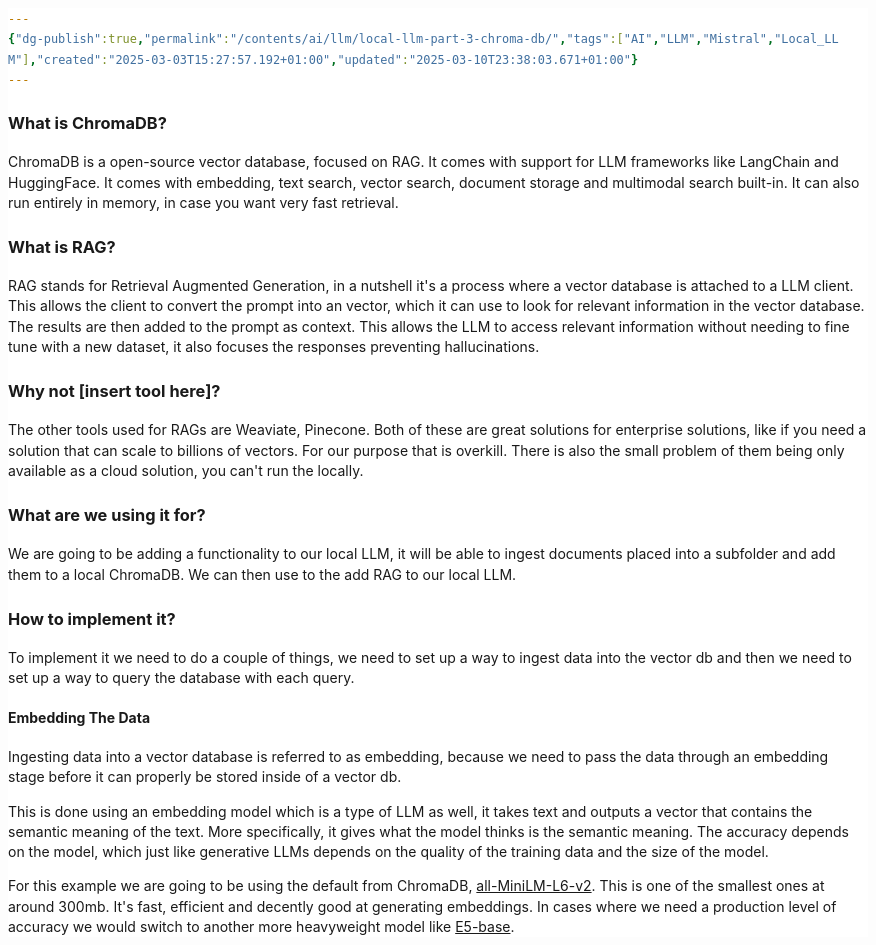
 ```yaml
---
{"dg-publish":true,"permalink":"/contents/ai/llm/local-llm-part-3-chroma-db/","tags":["AI","LLM","Mistral","Local_LLM"],"created":"2025-03-03T15:27:57.192+01:00","updated":"2025-03-10T23:38:03.671+01:00"}
---
```




### What is ChromaDB?
ChromaDB is a open-source vector database, focused on RAG. It comes with support for LLM frameworks like LangChain and HuggingFace. It comes with embedding, text search, vector search, document storage and multimodal search built-in.  It can also run entirely in memory, in case you want very fast retrieval. 
### What is RAG?
RAG stands for Retrieval Augmented Generation, in a nutshell it's a process where a vector database is attached to a LLM client. This allows the client to convert the prompt into an vector, which it can use to look for relevant information in the vector database. The results are then added to the prompt as context. This allows the LLM to access relevant information without needing to fine tune with a new dataset, it also focuses the responses preventing hallucinations. 
### Why not [insert tool here]?
The other tools used for RAGs are Weaviate, Pinecone. 
Both of these are great solutions for enterprise solutions, like if you need a solution that can scale to billions of vectors. For our purpose that is overkill. 
There is also the small problem of them being only available as a cloud solution, you can't run the locally. 
### What are we using it for?
We are going to be adding a functionality to our local LLM, it will be able to ingest documents placed into a subfolder and add them to a local ChromaDB. We can then use to the add RAG to our local LLM.
### How to implement it?
To implement it we need to do a couple of things, we need to set up a way to ingest data into the vector db and then we need to set up a way to query the database with each query. 

#### Embedding The Data
Ingesting data into a vector database is referred to as embedding, because we need to pass the data through an embedding stage before it can properly be stored inside of a vector db. 

This is done using an embedding model which is a type of LLM as well, it takes text and outputs a vector that contains the semantic meaning of the text. More specifically, it gives what the model thinks is the semantic meaning. The accuracy depends on the model, which just like generative LLMs depends on the quality of the training data and the size of the model. 

For this example we are going to be using the default from ChromaDB, [all-MiniLM-L6-v2](https://huggingface.co/sentence-transformers/all-MiniLM-L6-v2). This is one of the smallest ones at around 300mb. It's fast, efficient and decently good at generating embeddings. In cases where we need a production level of accuracy we would switch to another more heavyweight model like [E5-base](https://huggingface.co/intfloat/e5-base).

* [Exercise] Which lines run from the one containing "There is also" to the end of the data? Output them exactly, with nothing added.

* [Expected answer]
There is also the small problem of them being only available as a cloud solution, you can't run the locally. 
### What are we using it for?
We are going to be adding a functionality to our local LLM, it will be able to ingest documents placed into a subfolder and add them to a local ChromaDB. We can then use to the add RAG to our local LLM.
### How to implement it?
To implement it we need to do a couple of things, we need to set up a way to ingest data into the vector db and then we need to set up a way to query the database with each query. 

#### Embedding The Data
Ingesting data into a vector database is referred to as embedding, because we need to pass the data through an embedding stage before it can properly be stored inside of a vector db. 

This is done using an embedding model which is a type of LLM as well, it takes text and outputs a vector that contains the semantic meaning of the text. More specifically, it gives what the model thinks is the semantic meaning. The accuracy depends on the model, which just like generative LLMs depends on the quality of the training data and the size of the model. 

For this example we are going to be using the default from ChromaDB, [all-MiniLM-L6-v2](https://huggingface.co/sentence-transformers/all-MiniLM-L6-v2). This is one of the smallest ones at around 300mb. It's fast, efficient and decently good at generating embeddings. In cases where we need a production level of accuracy we would switch to another more heavyweight model like [E5-base](https://huggingface.co/intfloat/e5-base).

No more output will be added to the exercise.